INSTRUCTIONS FOR THE TASK
The entries below hold a line with "1. **Anonymized Data**: Personal" and a line with "2. **Objective Metrics**: Metrics". Return those lines and all that lie between them, exactly and only.

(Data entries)
*** Begin section ***

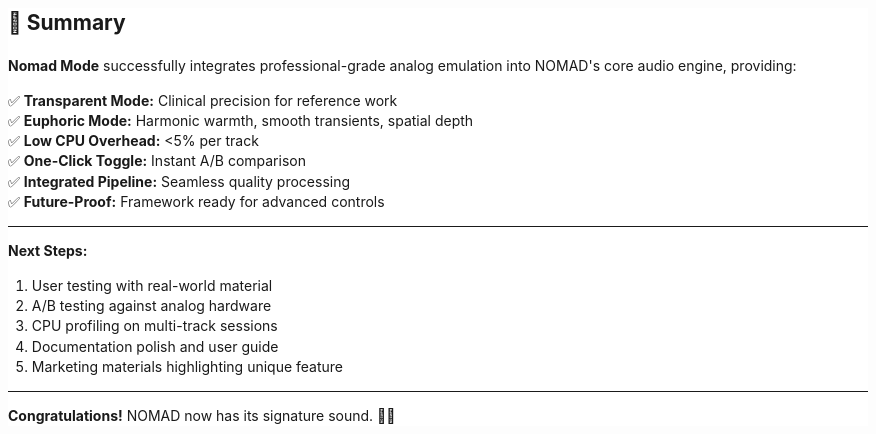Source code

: ## 🎉 Summary

**Nomad Mode** successfully integrates professional-grade analog emulation into NOMAD's core audio engine, providing:

✅ **Transparent Mode:** Clinical precision for reference work  
✅ **Euphoric Mode:** Harmonic warmth, smooth transients, spatial depth  
✅ **Low CPU Overhead:** <5% per track  
✅ **One-Click Toggle:** Instant A/B comparison  
✅ **Integrated Pipeline:** Seamless quality processing  
✅ **Future-Proof:** Framework ready for advanced controls  

---

**Next Steps:**
1. User testing with real-world material
2. A/B testing against analog hardware
3. CPU profiling on multi-track sessions
4. Documentation polish and user guide
5. Marketing materials highlighting unique feature

---

**Congratulations!** NOMAD now has its signature sound. 🎵✨
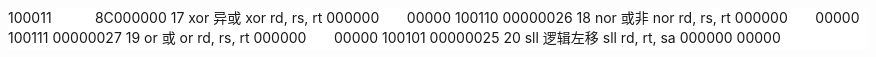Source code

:   <td class=xl65 width=74 style='border-top:none;border-left:none;width:55pt'>100011</td>
  <td class=xl65 width=53 style='border-top:none;border-left:none;width:40pt'>&nbsp;</td>
  <td class=xl65 width=61 style='border-top:none;border-left:none;width:46pt'>&nbsp;</td>
  <td class=xl65 width=64 style='border-top:none;border-left:none;width:48pt'>&nbsp;</td>
  <td class=xl65 width=64 style='border-top:none;border-left:none;width:48pt'>&nbsp;</td>
  <td class=xl65 width=64 style='border-top:none;border-left:none;width:48pt'>&nbsp;</td>
  <td class=xl65 width=84 style='border-top:none;border-left:none;width:63pt'>8C000000</td>
 </tr>
 <tr height=21 style='height:15.6pt'>
  <td height=21 class=xl65 width=64 style='height:15.6pt;border-top:none;
  width:48pt'>17</td>
  <td class=xl65 width=64 style='border-top:none;border-left:none;width:48pt'>xor</td>
  <td class=xl66 width=402 style='border-top:none;border-left:none;width:301pt'>异或</td>
  <td class=xl65 width=190 style='border-top:none;border-left:none;width:143pt'>xor
  rd, rs, rt</td>
  <td class=xl65 width=74 style='border-top:none;border-left:none;width:55pt'>000000</td>
  <td class=xl65 width=53 style='border-top:none;border-left:none;width:40pt'>&nbsp;</td>
  <td class=xl65 width=61 style='border-top:none;border-left:none;width:46pt'>&nbsp;</td>
  <td class=xl65 width=64 style='border-top:none;border-left:none;width:48pt'>&nbsp;</td>
  <td class=xl65 width=64 style='border-top:none;border-left:none;width:48pt'>00000</td>
  <td class=xl65 width=64 style='border-top:none;border-left:none;width:48pt'>100110</td>
  <td class=xl65 width=84 style='border-top:none;border-left:none;width:63pt'>00000026</td>
 </tr>
 <tr height=21 style='height:15.6pt'>
  <td height=21 class=xl65 width=64 style='height:15.6pt;border-top:none;
  width:48pt'>18</td>
  <td class=xl65 width=64 style='border-top:none;border-left:none;width:48pt'>nor</td>
  <td class=xl66 width=402 style='border-top:none;border-left:none;width:301pt'>或非</td>
  <td class=xl65 width=190 style='border-top:none;border-left:none;width:143pt'>nor
  rd, rs, rt</td>
  <td class=xl65 width=74 style='border-top:none;border-left:none;width:55pt'>000000</td>
  <td class=xl65 width=53 style='border-top:none;border-left:none;width:40pt'>&nbsp;</td>
  <td class=xl65 width=61 style='border-top:none;border-left:none;width:46pt'>&nbsp;</td>
  <td class=xl65 width=64 style='border-top:none;border-left:none;width:48pt'>&nbsp;</td>
  <td class=xl65 width=64 style='border-top:none;border-left:none;width:48pt'>00000</td>
  <td class=xl65 width=64 style='border-top:none;border-left:none;width:48pt'>100111</td>
  <td class=xl65 width=84 style='border-top:none;border-left:none;width:63pt'>00000027</td>
 </tr>
 <tr height=21 style='height:15.6pt'>
  <td height=21 class=xl65 width=64 style='height:15.6pt;border-top:none;
  width:48pt'>19</td>
  <td class=xl65 width=64 style='border-top:none;border-left:none;width:48pt'>or</td>
  <td class=xl66 width=402 style='border-top:none;border-left:none;width:301pt'>或</td>
  <td class=xl65 width=190 style='border-top:none;border-left:none;width:143pt'>or
  rd, rs, rt</td>
  <td class=xl65 width=74 style='border-top:none;border-left:none;width:55pt'>000000</td>
  <td class=xl65 width=53 style='border-top:none;border-left:none;width:40pt'>&nbsp;</td>
  <td class=xl65 width=61 style='border-top:none;border-left:none;width:46pt'>&nbsp;</td>
  <td class=xl65 width=64 style='border-top:none;border-left:none;width:48pt'>&nbsp;</td>
  <td class=xl65 width=64 style='border-top:none;border-left:none;width:48pt'>00000</td>
  <td class=xl65 width=64 style='border-top:none;border-left:none;width:48pt'>100101</td>
  <td class=xl65 width=84 style='border-top:none;border-left:none;width:63pt'>00000025</td>
 </tr>
 <tr height=21 style='height:15.6pt'>
  <td height=21 class=xl65 width=64 style='height:15.6pt;border-top:none;
  width:48pt'>20</td>
  <td class=xl65 width=64 style='border-top:none;border-left:none;width:48pt'>sll</td>
  <td class=xl66 width=402 style='border-top:none;border-left:none;width:301pt'>逻辑左移</td>
  <td class=xl65 width=190 style='border-top:none;border-left:none;width:143pt'>sll
  rd, rt, sa</td>
  <td class=xl65 width=74 style='border-top:none;border-left:none;width:55pt'>000000</td>
  <td class=xl65 width=53 style='border-top:none;border-left:none;width:40pt'>00000</td>
  <td class=xl65 width=61 style='border-top:none;border-left:none;width:46pt'>&nbsp;</td>
  <td class=xl65 width=64 style='border-top:none;border-left:none;width:48pt'>&nbsp;</td>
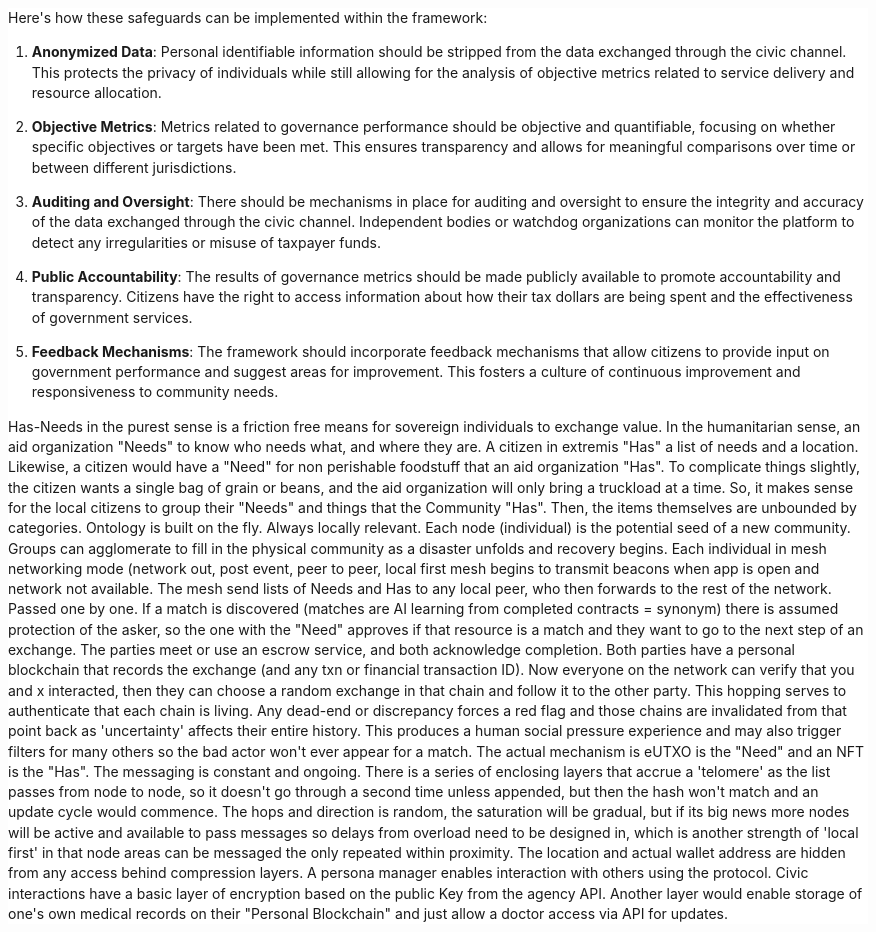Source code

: Here's how these safeguards can be implemented within the framework:

1. **Anonymized Data**: Personal identifiable information should be stripped from the data exchanged through the civic channel. This protects the privacy of individuals while still allowing for the analysis of objective metrics related to service delivery and resource allocation.
    
2. **Objective Metrics**: Metrics related to governance performance should be objective and quantifiable, focusing on whether specific objectives or targets have been met. This ensures transparency and allows for meaningful comparisons over time or between different jurisdictions.
    
3. **Auditing and Oversight**: There should be mechanisms in place for auditing and oversight to ensure the integrity and accuracy of the data exchanged through the civic channel. Independent bodies or watchdog organizations can monitor the platform to detect any irregularities or misuse of taxpayer funds.
    
4. **Public Accountability**: The results of governance metrics should be made publicly available to promote accountability and transparency. Citizens have the right to access information about how their tax dollars are being spent and the effectiveness of government services.
    
5. **Feedback Mechanisms**: The framework should incorporate feedback mechanisms that allow citizens to provide input on government performance and suggest areas for improvement. This fosters a culture of continuous improvement and responsiveness to community needs.
    

Has-Needs in the purest sense is a friction free means for sovereign individuals to exchange value. In the humanitarian sense, an aid organization "Needs" to know who needs what, and where they are. A citizen in extremis "Has" a list of needs and a location. Likewise, a citizen would have a "Need" for non perishable foodstuff that an aid organization "Has". To complicate things slightly, the citizen wants a single bag of grain or beans, and the aid organization will only bring a truckload at a time. So, it makes sense for the local citizens to group their "Needs" and things that the Community "Has". Then, the items themselves are unbounded by categories. Ontology is built on the fly. Always locally relevant. Each node (individual) is the potential seed of a new community. Groups can agglomerate to fill in the physical community as a disaster unfolds and recovery begins. Each individual in mesh networking mode (network out, post event, peer to peer, local first mesh begins to transmit beacons when app is open and network not available. The mesh send lists of Needs and Has to any local peer, who then forwards to the rest of the network. Passed one by one. If a match is discovered (matches are AI learning from completed contracts = synonym) there is assumed protection of the asker, so the one with the "Need" approves if that resource is a match and they want to go to the next step of an exchange. The parties meet or use an escrow service, and both acknowledge completion. Both parties have a personal blockchain that records the exchange (and any txn or financial transaction ID). Now everyone on the network can verify that you and x interacted, then they can choose a random exchange in that chain and follow it to the other party. This hopping serves to authenticate that each chain is living. Any dead-end or discrepancy forces a red flag and those chains are invalidated from that point back as 'uncertainty' affects their entire history. This produces a human social pressure experience and may also trigger filters for many others so the bad actor won't ever appear for a match. The actual mechanism is eUTXO is the "Need" and an NFT is the "Has". The messaging is constant and ongoing. There is a series of enclosing layers that accrue a 'telomere' as the list passes from node to node, so it doesn't go through a second time unless appended, but then the hash won't match and an update cycle would commence. The hops and direction is random, the saturation will be gradual, but if its big news more nodes will be active and available to pass messages so delays from overload need to be designed in, which is another strength of 'local first' in that node areas can be messaged the only repeated within proximity. The location and actual wallet address are hidden from any access behind compression layers. A persona manager enables interaction with others using the protocol. Civic interactions have a basic layer of encryption based on the public Key from the agency API. Another layer would enable storage of one's own medical records on their "Personal Blockchain" and just allow a doctor access via API for updates.
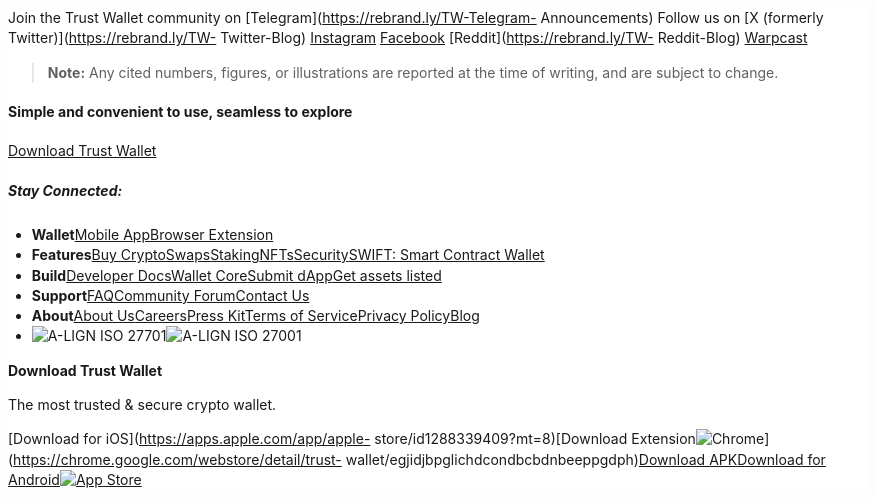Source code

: Join the Trust Wallet community on [Telegram](https://rebrand.ly/TW-Telegram-
Announcements) Follow us on [X (formerly Twitter)](https://rebrand.ly/TW-
Twitter-Blog) [Instagram](https://rebrand.ly/TW-Insta-Blog)
[Facebook](https://rebrand.ly/TW-FB-Blog) [Reddit](https://rebrand.ly/TW-
Reddit-Blog) [Warpcast](https://warpcast.com/trustwalletapp)

> **Note:** Any cited numbers, figures, or illustrations are reported at the
> time of writing, and are subject to change.

#### Simple and convenient to use, seamless to explore

[Download Trust Wallet](/download)

##### Stay Connected:

[](https://facebook.com/trustwalletapp)[](https://github.com/trustwallet)[](https://instagram.com/trustwallet)[](https://twitter.com/trustwallet)[](https://discord.gg/trustwallet)[](https://reddit.com/r/trustapp)[](https://t.me/trustwallet)

  * **Wallet**[Mobile App](/download)[Browser Extension](/browser-extension)
  * **Features**[Buy Crypto](/buy-crypto)[Swaps](/swap)[Staking](/staking)[NFTs](/nft)[Security](/security)[SWIFT: Smart Contract Wallet](/swift)
  * **Build**[Developer Docs](https://developer.trustwallet.com/developer/)[Wallet Core](https://developer.trustwallet.com/developer/wallet-core)[Submit dApp](https://developer.trustwallet.com/developer/listing-new-dapps)[Get assets listed](https://developer.trustwallet.com/developer/listing-new-assets)
  * **Support**[FAQ](https://community.trustwallet.com/c/helpcenter/8)[Community Forum](https://community.trustwallet.com/)[Contact Us](https://support.trustwallet.com/en/support/home)
  * **About**[About Us](/about-us)[Careers](/careers)[Press Kit](/press)[Terms of Service](/terms-of-service)[Privacy Policy](/privacy-policy)[Blog](/blog)
  * ![A-LIGN ISO 27701](/_next/static/media/image.8354ab2c.svg)![A-LIGN ISO 27001](/_next/static/media/image.7f0b3bc9.svg)

**Download Trust Wallet**

The most trusted & secure crypto wallet.

[Download for iOS](https://apps.apple.com/app/apple-
store/id1288339409?mt=8)[Download
Extension![Chrome](/_next/static/media/raw.7dd85797.svg)](https://chrome.google.com/webstore/detail/trust-
wallet/egjidjbpglichdcondbcbdnbeeppgdph)[Download APK](/download/apk)[Download
for Android![App
Store](/_next/image?url=%2F_next%2Fstatic%2Fmedia%2Fimage.5ee64b2e.png&w=256&q=75)](https://play.google.com/store/apps/details?id=com.wallet.crypto.trustapp)

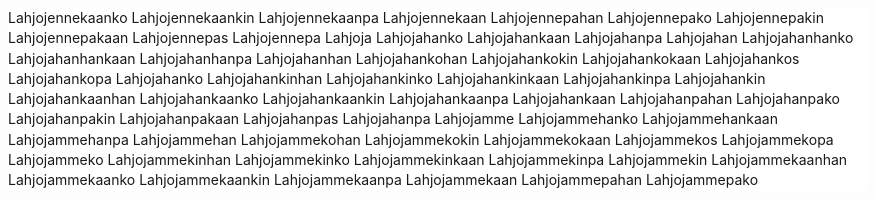 Lahjojennekaanko
Lahjojennekaankin
Lahjojennekaanpa
Lahjojennekaan
Lahjojennepahan
Lahjojennepako
Lahjojennepakin
Lahjojennepakaan
Lahjojennepas
Lahjojennepa
Lahjoja
Lahjojahanko
Lahjojahankaan
Lahjojahanpa
Lahjojahan
Lahjojahanhanko
Lahjojahanhankaan
Lahjojahanhanpa
Lahjojahanhan
Lahjojahankohan
Lahjojahankokin
Lahjojahankokaan
Lahjojahankos
Lahjojahankopa
Lahjojahanko
Lahjojahankinhan
Lahjojahankinko
Lahjojahankinkaan
Lahjojahankinpa
Lahjojahankin
Lahjojahankaanhan
Lahjojahankaanko
Lahjojahankaankin
Lahjojahankaanpa
Lahjojahankaan
Lahjojahanpahan
Lahjojahanpako
Lahjojahanpakin
Lahjojahanpakaan
Lahjojahanpas
Lahjojahanpa
Lahjojamme
Lahjojammehanko
Lahjojammehankaan
Lahjojammehanpa
Lahjojammehan
Lahjojammekohan
Lahjojammekokin
Lahjojammekokaan
Lahjojammekos
Lahjojammekopa
Lahjojammeko
Lahjojammekinhan
Lahjojammekinko
Lahjojammekinkaan
Lahjojammekinpa
Lahjojammekin
Lahjojammekaanhan
Lahjojammekaanko
Lahjojammekaankin
Lahjojammekaanpa
Lahjojammekaan
Lahjojammepahan
Lahjojammepako
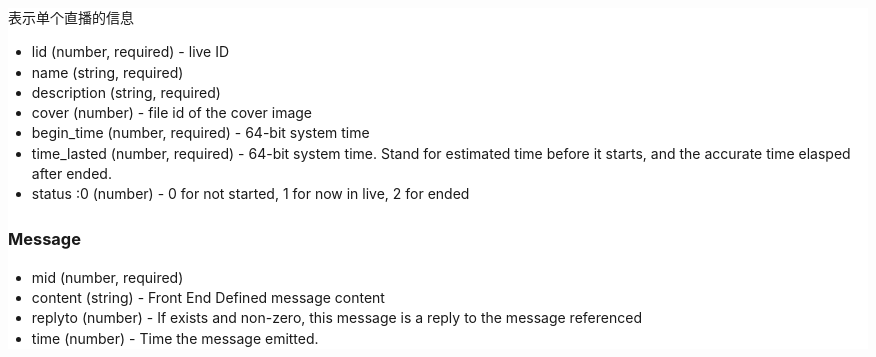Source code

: 表示单个直播的信息

+ lid (number, required) - live ID
+ name (string, required)
+ description (string, required)
+ cover (number) - file id of the cover image
+ begin_time (number, required) - 64-bit system time
+ time_lasted (number, required) - 64-bit system time. Stand for estimated time before it starts, and the accurate time elasped after ended.
+ status :0 (number) - 0 for not started, 1 for now in live, 2 for ended

### Message

+ mid (number, required)
+ content (string) - Front End Defined message content
+ replyto (number) - If exists and non-zero, this message is a reply to the message referenced
+ time (number) -  Time the message emitted.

*** End section ***

EXERCISE OUTPUT
1. **Anonymized Data**: Personal identifiable information should be stripped from the data exchanged through the civic channel. This protects the privacy of individuals while still allowing for the analysis of objective metrics related to service delivery and resource allocation.
    
2. **Objective Metrics**: Metrics related to governance performance should be objective and quantifiable, focusing on whether specific objectives or targets have been met. This ensures transparency and allows for meaningful comparisons over time or between different jurisdictions.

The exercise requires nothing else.